Bu, adı daha önce hiç duyulmamış ülkeden gelen doktor, elindeki ufak çantayla padişahın huzuruna çıkmış. Padişahın ağrıyan bacağını saatlerce incelemiş ve sonra şunları söylemiş:
– Kaf dağında yetişen bir çiçek türü var adı janset. O çiçekten merhem yapıp padişahın ağacını iyileştireceğim demiş.
Padişah, askerlerine derhal kaf dağına gitmelerini emretmiş. Askerler sağa sola koşmuşlar ama hiçbiri kaf dağının nerede olduğunu bilmiyormuş. Üstelik kaf dağına gidebilmek için hiç kötülük yapmamış olmaları gerekiyormuş. Askerler daha önce padişahın emirleriyle bazı suçsuz halka kötülük etmişler.
Bu durumu bilen Vezir, askerlere emretmiş:
– Çabuk bütün köyleri gezin, hiç kötülük yapmamış bir çocuk bulun yoksa padişahımız ölecek demiş.
Askerler köyleri gezmekten yorulmuşlar, açlıktan, susuzluktan hareketsiz kalıp bir yerde mola vermişler. Padişahın askerlerinin bitkin olduğunu gören Selim, hemen eve gitmiş evde yiyecek, içecek ne varsa köyün misafirlerine getirmiş. Padişahın askerleri yemekleri ve içecekleri afiyetle içmişler.

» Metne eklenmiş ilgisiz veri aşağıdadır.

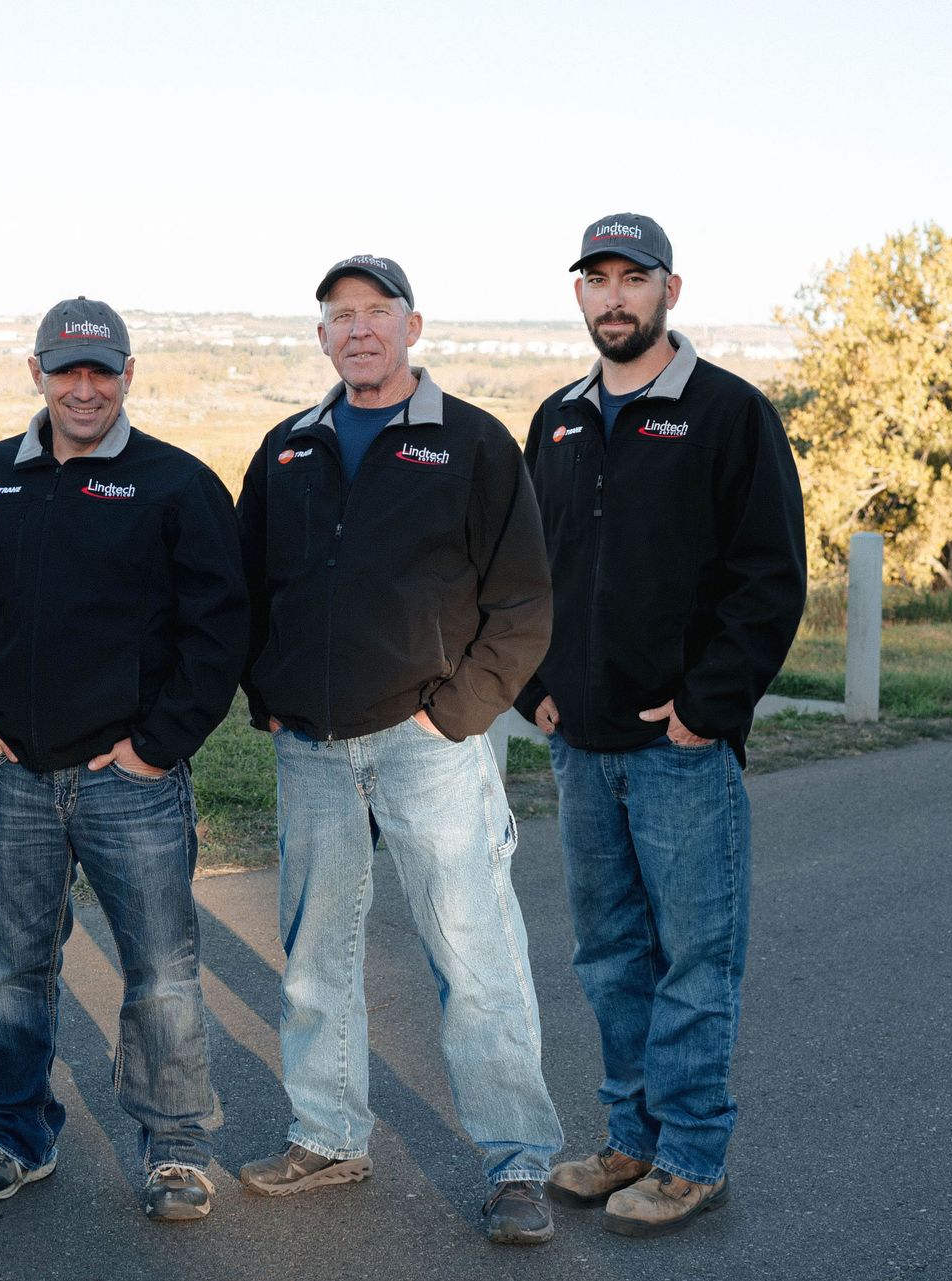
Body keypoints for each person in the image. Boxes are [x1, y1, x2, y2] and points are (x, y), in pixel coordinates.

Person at [234, 255, 564, 1244]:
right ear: (322, 337)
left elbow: (524, 605)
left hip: (431, 745)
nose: (360, 330)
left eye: (378, 312)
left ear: (414, 327)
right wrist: (271, 696)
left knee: (475, 954)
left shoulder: (470, 444)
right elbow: (243, 593)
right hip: (313, 751)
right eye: (341, 316)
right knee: (313, 959)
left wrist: (454, 715)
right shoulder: (287, 450)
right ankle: (328, 1137)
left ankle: (518, 1165)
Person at [0, 298, 247, 1222]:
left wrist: (157, 749)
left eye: (100, 370)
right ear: (36, 370)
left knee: (161, 971)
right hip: (14, 779)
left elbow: (218, 631)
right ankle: (14, 1134)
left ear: (127, 373)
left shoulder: (176, 484)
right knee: (11, 969)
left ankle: (177, 1146)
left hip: (130, 784)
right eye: (65, 369)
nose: (82, 387)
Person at [520, 213, 805, 1238]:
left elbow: (769, 582)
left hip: (678, 751)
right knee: (610, 956)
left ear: (669, 292)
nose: (613, 297)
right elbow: (528, 575)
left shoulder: (730, 414)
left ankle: (690, 1157)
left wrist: (704, 712)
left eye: (631, 279)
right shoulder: (555, 418)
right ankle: (631, 1138)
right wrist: (533, 690)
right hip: (580, 747)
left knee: (695, 960)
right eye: (596, 280)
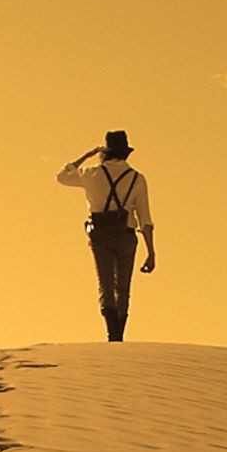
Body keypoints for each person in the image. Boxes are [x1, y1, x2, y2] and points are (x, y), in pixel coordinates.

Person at [57, 130, 155, 342]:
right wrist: (151, 252)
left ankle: (113, 334)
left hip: (100, 234)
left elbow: (62, 177)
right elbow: (145, 218)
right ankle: (119, 334)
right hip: (126, 235)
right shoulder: (137, 178)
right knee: (123, 288)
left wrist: (87, 155)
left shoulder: (91, 173)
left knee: (106, 286)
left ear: (105, 151)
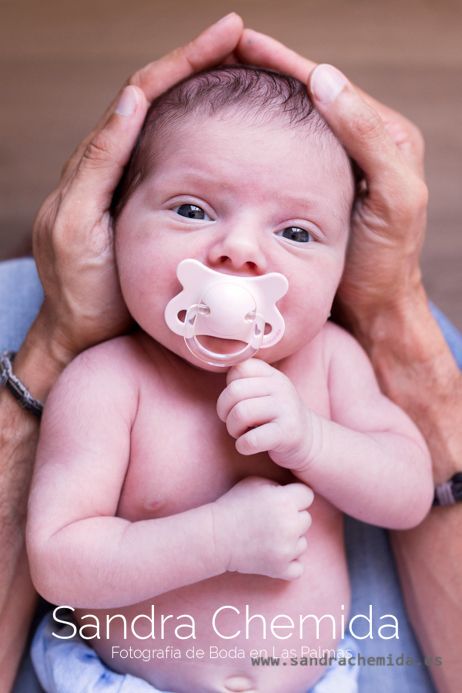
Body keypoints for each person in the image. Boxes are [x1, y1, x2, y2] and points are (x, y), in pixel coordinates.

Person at [0, 13, 460, 693]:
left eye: (297, 231)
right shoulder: (106, 381)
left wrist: (313, 439)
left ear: (342, 269)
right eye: (192, 210)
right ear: (113, 224)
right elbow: (60, 561)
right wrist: (218, 537)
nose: (239, 249)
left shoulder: (330, 361)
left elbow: (406, 492)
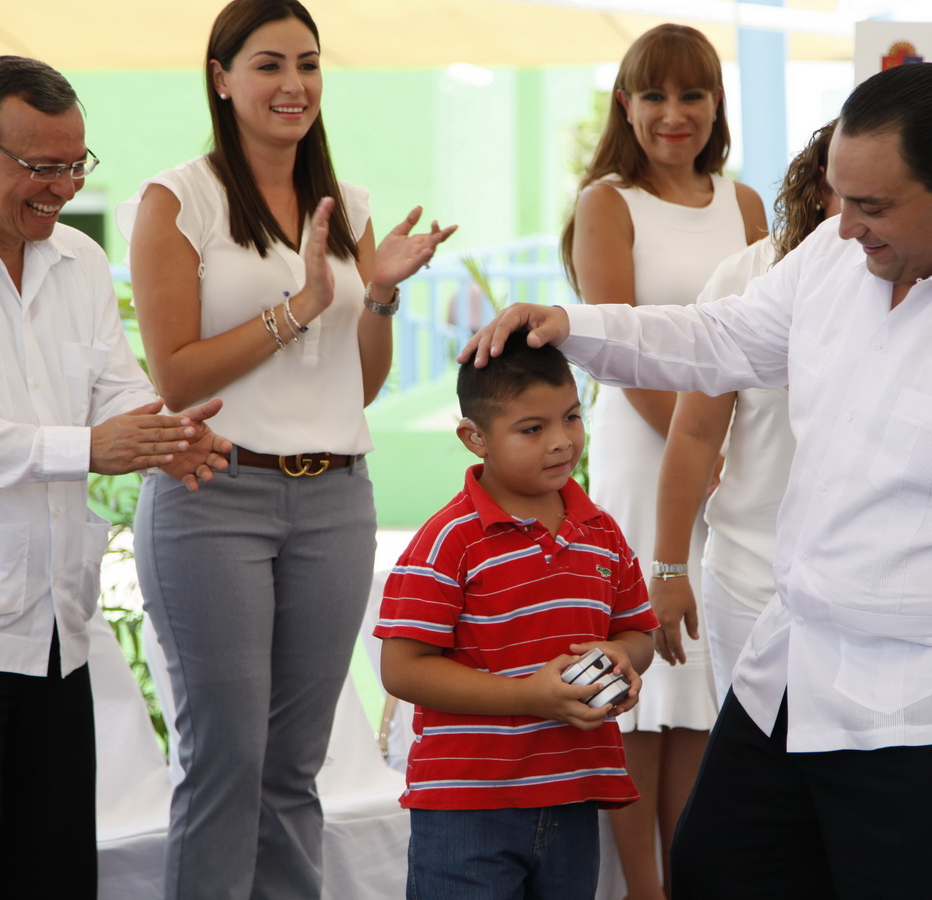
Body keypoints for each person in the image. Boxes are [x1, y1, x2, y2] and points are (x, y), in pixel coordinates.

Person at [462, 62, 932, 898]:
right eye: (842, 196)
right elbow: (724, 337)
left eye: (872, 206)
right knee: (716, 870)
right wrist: (573, 326)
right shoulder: (843, 254)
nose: (845, 226)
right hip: (796, 673)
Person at [0, 56, 230, 900]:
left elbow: (114, 384)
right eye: (40, 166)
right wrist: (86, 448)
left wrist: (165, 432)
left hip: (53, 627)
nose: (63, 187)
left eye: (75, 163)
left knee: (53, 874)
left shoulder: (79, 261)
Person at [115, 1, 454, 897]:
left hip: (335, 498)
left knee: (296, 769)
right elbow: (176, 377)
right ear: (221, 79)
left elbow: (361, 384)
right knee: (226, 761)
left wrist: (378, 297)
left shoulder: (351, 207)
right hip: (215, 496)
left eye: (307, 63)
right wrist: (296, 309)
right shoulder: (176, 200)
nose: (293, 84)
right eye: (268, 64)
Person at [558, 23, 768, 898]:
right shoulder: (607, 202)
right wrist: (698, 450)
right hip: (646, 460)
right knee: (639, 691)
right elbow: (619, 347)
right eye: (655, 95)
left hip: (730, 463)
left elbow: (759, 340)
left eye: (692, 95)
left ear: (717, 104)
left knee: (703, 693)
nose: (673, 114)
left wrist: (725, 456)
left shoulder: (746, 204)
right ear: (625, 104)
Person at [374, 329, 658, 899]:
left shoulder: (601, 531)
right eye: (532, 429)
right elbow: (402, 669)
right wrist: (530, 696)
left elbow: (637, 632)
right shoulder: (448, 541)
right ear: (474, 437)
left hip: (573, 792)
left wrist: (621, 658)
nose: (561, 442)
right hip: (466, 805)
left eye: (571, 417)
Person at [652, 120, 838, 699]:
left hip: (871, 584)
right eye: (852, 190)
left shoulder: (926, 279)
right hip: (750, 574)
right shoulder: (747, 275)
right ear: (819, 187)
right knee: (752, 748)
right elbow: (694, 434)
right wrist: (668, 569)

Karınları doyan askerler birbirinin gözlerine bakarak evet, aradığımız iyi insan Selim olmalı. Çünkü günlerdir aç ve susuz bir şekilde yollardayız. Selim’den başka bize yardım eden olmadı.
Askerler Selim’in evine gidip anne ve babasına durumu anlatmışlar, onlar da Selim’in iyi bir çocuk olduğunu ve Padişah için bu iyiliği yapmasına razı olduklarını söylemişler. Anne ve babadan izin aldıktan sonra Padişahın huzuruna çıkarmışlar, Padişah Selim’i görür görmez çok sevmiş. Halkımın arasında senin gibi iyi insanların olduğunu görmekten çok mutlu oldum demiş.
Vezir, askerleri de yanına alarak Selim’i kaf dağına kadar yolcu etmek için yola çıkmış. Uzun bir yolculuğun ardından Kaf dağına yetişen Selim oradaki Janset çiçeğini toplayarak Padişaha getirmiş. Bilginler, Hekimler hemen o çiçeklerden merhem yapıp padişahın ayağına sürmüşler ve padişahın aksayan ayağının ağrısı geçmiş, tamamen iyileşmiş. Padişahın bu olaydan sonra halka bakışı değişmiş, halkımın içinde iyi insanlar var, onlara asla haksızlık etmemeliyim. O iyi insanlar iyilikle idare edilmeli ki iyi insanlar çoğalsın. Bu sebeple Selim’i vezir yaparak ülkesinin iyi insanlar tarafından yönetilmesini istemiş ve o ülkedeki herkes çok mutlu bir hayat sürmüş.